Nyasulu was reacting after the pop star told a news conference last week at the Cannes film festival in France that there were no adoption laws in Malawi, adding that she was the "template or role model, so to speak, for future adoptions."
Saying she was "happy to be the guinea pig", Madonna expressed hope that her full adoption of the African boy David Banda, whose final verdict will be made Wednesday, will make it easier for other people to adopt children in the impoverished country.
The commission, which gets its funding from the government, alongside the human rights consultative commmittee (HRCC), a coalition of 67 rights groups, are "friends of the courts" in a full review of an interim 18-month custody order granted to Madonna in 2006 to adopt David.
Nyasulu said Madonna was "not fair" in her remarks, insisting that Malawi had adoption laws, but not intra-country adoption.
"We want our adoption laws (to) conform to international human rights standards such as the convention on the rights of the child and the African charter on child rights," Nyasulu said.

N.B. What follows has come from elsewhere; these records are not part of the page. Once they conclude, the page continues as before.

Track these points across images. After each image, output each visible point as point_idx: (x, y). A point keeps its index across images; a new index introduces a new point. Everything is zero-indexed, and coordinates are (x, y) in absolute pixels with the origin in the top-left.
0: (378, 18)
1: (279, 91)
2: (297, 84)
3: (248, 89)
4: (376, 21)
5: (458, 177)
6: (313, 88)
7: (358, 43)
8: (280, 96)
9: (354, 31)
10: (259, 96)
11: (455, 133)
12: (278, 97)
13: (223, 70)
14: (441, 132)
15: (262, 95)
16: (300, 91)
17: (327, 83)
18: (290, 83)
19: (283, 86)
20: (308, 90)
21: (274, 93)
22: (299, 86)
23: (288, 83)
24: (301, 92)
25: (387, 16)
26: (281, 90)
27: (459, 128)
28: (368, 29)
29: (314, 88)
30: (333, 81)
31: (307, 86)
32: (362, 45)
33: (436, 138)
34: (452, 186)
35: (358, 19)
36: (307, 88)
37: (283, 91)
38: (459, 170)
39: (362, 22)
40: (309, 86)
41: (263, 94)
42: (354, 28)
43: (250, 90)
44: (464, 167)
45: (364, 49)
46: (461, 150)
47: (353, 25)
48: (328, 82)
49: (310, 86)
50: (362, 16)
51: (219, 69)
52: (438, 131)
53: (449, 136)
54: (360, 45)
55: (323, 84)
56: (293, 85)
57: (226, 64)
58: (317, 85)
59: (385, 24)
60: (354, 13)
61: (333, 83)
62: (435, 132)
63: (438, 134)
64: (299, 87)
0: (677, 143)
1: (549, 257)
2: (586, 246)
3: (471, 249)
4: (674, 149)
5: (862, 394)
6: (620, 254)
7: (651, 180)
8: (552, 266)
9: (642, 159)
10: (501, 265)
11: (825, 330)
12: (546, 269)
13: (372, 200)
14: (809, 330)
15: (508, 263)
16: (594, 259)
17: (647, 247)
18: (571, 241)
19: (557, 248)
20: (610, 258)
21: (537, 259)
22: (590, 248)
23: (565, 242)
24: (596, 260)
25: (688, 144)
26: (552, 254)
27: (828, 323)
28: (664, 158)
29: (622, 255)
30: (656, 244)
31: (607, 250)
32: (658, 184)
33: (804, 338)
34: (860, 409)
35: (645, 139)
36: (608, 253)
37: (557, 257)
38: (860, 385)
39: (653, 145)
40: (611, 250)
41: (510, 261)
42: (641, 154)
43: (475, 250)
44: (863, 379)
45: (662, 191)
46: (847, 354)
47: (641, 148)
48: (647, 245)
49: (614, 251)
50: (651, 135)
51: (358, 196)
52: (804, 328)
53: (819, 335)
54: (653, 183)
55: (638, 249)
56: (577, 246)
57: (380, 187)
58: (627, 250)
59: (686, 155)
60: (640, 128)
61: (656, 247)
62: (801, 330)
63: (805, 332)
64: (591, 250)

Maxwell Matewere, a spokesman of the outspoken HRCC, earlier told AFP that his group expects Madonna to be subjected to "stringent regulations and procedures" in the full adoption of the toddler.
"Malawi needs to draw a clear picture and if not careful, we could lose some children in the process because other people might use the same laws to adopt children for illegal trafficking, sexual exploitation and child labour," Matewere said.
He said his commission was not "only looking at David, but other children who may be exposed to such adoptions and foreigners who will take advantage of the Madonna case to justify application and use the children for other vices."
Critics have accused Madonna of using her wealth to fast-track the adoption process.
The granting of the interim order, which enabled her to take David out of Malawi, sparked heated debate about adoption laws in a country where the number of orphans has hit the one million mark as a result of AIDS.